**Task to complete:**
Would you copy all lines in the data that contain the word "workflowId"?

**Material for this exercise:**
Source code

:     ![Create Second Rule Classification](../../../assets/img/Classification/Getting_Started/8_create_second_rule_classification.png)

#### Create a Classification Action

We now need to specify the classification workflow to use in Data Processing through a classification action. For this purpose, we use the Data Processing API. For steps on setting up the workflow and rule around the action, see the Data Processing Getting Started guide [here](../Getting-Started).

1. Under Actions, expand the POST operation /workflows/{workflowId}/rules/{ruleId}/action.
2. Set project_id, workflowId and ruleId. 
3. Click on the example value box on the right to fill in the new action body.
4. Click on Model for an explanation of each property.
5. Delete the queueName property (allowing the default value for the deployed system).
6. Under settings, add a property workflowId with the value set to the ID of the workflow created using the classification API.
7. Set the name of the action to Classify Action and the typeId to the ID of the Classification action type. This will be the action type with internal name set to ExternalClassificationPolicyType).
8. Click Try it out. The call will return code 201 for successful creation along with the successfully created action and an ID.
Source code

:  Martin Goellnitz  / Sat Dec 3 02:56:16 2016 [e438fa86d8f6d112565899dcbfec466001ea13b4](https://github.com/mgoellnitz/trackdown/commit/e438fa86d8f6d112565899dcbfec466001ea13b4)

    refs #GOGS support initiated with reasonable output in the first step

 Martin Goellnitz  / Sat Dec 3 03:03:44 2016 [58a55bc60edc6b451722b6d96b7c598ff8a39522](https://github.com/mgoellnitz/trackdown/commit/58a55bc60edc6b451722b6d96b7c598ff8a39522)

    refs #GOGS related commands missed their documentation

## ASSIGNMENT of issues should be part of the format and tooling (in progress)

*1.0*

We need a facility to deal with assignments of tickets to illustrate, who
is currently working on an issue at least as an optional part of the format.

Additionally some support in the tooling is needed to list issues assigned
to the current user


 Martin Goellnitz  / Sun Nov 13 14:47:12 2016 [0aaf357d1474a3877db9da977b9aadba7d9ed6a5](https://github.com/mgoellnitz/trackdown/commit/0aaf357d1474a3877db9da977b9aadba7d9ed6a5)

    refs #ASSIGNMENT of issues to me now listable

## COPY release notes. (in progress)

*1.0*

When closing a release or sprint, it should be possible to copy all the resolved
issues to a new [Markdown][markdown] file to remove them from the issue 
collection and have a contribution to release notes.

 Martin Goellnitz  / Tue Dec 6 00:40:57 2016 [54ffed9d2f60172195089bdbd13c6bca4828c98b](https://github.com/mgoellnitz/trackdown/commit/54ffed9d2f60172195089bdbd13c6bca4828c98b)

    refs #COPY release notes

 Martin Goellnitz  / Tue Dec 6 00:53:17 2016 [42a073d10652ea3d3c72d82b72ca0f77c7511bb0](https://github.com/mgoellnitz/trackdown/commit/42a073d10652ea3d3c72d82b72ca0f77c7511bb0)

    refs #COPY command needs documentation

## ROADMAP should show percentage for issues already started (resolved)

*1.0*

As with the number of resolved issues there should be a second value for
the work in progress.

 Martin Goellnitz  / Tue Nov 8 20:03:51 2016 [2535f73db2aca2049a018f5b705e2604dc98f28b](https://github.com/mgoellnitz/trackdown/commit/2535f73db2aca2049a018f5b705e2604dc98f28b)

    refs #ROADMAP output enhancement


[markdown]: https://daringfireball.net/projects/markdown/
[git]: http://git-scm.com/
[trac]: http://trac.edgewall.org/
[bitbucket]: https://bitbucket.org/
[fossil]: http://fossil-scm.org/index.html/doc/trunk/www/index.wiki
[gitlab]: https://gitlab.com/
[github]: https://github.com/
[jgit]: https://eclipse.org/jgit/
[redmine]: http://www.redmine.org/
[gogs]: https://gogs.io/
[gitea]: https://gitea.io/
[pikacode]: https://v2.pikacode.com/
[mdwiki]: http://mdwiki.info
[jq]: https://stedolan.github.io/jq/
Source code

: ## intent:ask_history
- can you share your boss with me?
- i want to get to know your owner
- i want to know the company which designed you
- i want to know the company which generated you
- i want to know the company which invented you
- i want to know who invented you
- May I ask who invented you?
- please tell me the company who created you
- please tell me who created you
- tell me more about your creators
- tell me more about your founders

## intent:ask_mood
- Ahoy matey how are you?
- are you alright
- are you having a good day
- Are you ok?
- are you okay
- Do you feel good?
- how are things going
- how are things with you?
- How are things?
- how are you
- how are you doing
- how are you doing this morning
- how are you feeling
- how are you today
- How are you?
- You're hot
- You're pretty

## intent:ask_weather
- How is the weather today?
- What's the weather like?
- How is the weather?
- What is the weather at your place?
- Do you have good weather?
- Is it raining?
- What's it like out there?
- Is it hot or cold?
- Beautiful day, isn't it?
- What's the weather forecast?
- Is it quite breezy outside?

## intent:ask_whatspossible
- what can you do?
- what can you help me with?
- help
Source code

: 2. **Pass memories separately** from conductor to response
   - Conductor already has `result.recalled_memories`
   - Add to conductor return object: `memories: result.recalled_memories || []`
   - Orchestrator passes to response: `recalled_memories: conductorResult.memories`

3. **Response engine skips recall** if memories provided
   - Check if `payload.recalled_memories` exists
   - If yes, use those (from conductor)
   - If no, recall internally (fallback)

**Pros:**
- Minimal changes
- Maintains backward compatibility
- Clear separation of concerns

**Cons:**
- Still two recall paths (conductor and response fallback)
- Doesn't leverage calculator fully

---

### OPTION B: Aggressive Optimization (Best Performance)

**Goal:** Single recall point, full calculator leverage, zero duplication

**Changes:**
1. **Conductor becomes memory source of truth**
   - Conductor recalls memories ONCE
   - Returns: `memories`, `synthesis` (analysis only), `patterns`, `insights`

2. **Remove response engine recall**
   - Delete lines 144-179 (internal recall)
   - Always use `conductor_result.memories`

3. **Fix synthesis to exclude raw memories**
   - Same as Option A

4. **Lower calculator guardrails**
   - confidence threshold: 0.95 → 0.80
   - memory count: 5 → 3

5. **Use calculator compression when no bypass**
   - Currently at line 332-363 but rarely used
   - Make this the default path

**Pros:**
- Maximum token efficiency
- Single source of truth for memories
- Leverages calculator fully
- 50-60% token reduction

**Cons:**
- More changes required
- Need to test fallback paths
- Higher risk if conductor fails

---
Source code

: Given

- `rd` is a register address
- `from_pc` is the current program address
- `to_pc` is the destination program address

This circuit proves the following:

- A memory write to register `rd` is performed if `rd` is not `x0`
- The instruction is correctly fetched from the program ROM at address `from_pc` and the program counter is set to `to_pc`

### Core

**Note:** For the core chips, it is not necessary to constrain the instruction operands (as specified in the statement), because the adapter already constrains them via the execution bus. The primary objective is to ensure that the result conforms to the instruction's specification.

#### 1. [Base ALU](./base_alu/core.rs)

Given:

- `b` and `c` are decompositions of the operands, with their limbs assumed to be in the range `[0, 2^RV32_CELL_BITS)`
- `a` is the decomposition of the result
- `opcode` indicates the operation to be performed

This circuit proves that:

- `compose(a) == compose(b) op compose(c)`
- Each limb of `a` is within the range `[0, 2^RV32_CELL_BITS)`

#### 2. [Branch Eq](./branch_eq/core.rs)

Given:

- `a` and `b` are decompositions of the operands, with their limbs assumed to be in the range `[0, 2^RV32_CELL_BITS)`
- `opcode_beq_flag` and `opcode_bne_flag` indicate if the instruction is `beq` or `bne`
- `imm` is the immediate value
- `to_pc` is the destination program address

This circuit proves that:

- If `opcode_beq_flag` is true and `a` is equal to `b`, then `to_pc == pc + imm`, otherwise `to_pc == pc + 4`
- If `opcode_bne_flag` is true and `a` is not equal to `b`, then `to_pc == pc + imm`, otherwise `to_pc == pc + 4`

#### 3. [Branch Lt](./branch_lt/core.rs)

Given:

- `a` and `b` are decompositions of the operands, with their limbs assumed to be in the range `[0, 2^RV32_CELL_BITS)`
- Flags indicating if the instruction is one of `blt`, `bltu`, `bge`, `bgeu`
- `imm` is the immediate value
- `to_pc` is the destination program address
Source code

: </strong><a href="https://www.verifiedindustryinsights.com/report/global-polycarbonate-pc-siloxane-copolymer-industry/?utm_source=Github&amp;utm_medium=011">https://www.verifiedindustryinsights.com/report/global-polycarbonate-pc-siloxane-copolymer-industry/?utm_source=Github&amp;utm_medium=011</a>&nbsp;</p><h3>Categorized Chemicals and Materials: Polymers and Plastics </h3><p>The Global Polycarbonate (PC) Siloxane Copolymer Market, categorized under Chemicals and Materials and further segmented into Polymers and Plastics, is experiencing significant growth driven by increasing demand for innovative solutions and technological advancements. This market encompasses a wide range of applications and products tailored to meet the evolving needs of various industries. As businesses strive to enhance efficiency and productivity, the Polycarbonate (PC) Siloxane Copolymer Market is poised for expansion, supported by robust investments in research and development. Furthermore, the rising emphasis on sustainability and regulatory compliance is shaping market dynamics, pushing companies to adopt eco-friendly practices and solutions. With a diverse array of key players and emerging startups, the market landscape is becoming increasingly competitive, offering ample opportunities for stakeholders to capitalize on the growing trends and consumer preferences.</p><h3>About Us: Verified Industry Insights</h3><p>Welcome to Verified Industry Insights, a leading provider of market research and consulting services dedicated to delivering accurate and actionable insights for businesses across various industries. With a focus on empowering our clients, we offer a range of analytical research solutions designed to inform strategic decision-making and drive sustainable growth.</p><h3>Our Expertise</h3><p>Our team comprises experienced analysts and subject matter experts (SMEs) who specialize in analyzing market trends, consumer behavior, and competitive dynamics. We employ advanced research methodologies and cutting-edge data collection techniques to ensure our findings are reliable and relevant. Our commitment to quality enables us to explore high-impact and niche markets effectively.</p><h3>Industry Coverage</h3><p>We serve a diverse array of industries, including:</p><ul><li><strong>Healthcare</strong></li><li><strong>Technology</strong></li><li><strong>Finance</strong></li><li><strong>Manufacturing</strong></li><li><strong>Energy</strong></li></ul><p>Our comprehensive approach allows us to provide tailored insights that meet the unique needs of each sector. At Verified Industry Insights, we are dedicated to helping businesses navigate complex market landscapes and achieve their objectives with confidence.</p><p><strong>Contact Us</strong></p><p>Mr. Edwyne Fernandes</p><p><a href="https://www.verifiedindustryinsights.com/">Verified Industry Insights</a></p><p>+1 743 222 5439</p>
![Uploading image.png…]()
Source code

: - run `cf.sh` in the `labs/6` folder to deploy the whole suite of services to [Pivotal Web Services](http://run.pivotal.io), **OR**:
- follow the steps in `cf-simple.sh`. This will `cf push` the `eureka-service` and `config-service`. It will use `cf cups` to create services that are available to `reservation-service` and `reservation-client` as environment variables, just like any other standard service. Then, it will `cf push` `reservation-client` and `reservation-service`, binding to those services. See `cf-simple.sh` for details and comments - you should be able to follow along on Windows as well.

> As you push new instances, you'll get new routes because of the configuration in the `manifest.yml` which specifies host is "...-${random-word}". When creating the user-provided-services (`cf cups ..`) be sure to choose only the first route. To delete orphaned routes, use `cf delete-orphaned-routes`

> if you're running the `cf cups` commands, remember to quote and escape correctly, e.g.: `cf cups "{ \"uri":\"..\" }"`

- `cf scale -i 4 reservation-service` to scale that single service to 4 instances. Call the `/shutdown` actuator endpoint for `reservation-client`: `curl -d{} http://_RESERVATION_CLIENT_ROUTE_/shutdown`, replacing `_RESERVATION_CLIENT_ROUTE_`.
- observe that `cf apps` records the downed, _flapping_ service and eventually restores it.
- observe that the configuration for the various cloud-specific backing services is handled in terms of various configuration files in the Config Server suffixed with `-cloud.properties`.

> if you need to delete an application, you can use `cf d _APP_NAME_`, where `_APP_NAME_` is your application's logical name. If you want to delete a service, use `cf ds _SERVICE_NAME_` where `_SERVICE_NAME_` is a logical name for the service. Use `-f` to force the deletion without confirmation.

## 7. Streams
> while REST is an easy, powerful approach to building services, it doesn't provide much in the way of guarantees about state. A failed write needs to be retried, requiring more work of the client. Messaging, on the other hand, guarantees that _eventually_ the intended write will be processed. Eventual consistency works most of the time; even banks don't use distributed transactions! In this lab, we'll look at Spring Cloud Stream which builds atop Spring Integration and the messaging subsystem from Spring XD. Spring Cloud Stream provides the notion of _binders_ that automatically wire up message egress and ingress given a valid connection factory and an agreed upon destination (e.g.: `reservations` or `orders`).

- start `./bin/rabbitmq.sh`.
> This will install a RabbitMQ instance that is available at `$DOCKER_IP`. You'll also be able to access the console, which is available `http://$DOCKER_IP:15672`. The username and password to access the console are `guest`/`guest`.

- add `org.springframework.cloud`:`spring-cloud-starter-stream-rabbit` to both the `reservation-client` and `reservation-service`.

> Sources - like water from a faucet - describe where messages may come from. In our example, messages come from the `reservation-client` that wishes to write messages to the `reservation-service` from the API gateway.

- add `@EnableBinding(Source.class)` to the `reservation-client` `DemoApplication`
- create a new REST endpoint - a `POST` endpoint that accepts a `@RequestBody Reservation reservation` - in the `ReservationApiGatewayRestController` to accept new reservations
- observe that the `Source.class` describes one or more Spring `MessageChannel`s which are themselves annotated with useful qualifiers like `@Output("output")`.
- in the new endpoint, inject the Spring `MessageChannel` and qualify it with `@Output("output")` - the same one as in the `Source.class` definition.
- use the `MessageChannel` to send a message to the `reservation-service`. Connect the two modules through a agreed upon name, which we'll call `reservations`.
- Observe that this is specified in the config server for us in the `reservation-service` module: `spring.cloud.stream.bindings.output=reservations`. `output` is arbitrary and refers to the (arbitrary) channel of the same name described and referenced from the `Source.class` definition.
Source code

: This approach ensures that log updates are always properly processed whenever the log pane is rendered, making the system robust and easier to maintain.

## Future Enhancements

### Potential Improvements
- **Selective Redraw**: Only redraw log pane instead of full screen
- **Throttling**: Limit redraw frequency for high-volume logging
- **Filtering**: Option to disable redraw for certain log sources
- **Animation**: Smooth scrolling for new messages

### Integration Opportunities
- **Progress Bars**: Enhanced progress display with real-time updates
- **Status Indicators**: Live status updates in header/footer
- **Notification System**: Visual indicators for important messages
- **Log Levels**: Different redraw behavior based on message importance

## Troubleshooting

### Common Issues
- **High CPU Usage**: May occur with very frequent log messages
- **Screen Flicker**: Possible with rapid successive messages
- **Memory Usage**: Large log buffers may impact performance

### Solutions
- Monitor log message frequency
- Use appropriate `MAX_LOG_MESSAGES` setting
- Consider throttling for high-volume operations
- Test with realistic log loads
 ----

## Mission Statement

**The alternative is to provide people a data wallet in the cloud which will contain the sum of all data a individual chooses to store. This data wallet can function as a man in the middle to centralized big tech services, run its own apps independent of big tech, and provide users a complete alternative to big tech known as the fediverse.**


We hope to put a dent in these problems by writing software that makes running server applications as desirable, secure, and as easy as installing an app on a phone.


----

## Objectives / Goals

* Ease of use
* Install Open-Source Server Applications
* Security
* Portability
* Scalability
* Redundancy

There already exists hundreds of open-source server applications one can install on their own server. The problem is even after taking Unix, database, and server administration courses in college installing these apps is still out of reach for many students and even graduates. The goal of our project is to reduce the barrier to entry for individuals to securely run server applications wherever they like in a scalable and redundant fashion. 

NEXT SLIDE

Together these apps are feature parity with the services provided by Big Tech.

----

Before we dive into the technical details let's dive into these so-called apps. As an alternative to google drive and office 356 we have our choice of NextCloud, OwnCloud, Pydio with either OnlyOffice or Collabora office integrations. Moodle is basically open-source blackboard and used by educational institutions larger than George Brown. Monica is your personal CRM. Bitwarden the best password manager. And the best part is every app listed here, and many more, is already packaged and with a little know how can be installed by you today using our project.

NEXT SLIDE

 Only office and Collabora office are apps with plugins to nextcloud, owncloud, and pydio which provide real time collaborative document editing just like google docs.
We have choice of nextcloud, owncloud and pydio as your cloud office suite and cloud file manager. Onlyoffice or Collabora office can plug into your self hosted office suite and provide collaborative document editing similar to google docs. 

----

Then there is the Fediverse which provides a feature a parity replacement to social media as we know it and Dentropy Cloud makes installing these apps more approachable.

**Solved problem:**
1. Under Actions, expand the POST operation /workflows/{workflowId}/rules/{ruleId}/action.
2. Set project_id, workflowId and ruleId. 
6. Under settings, add a property workflowId with the value set to the ID of the workflow created using the classification API.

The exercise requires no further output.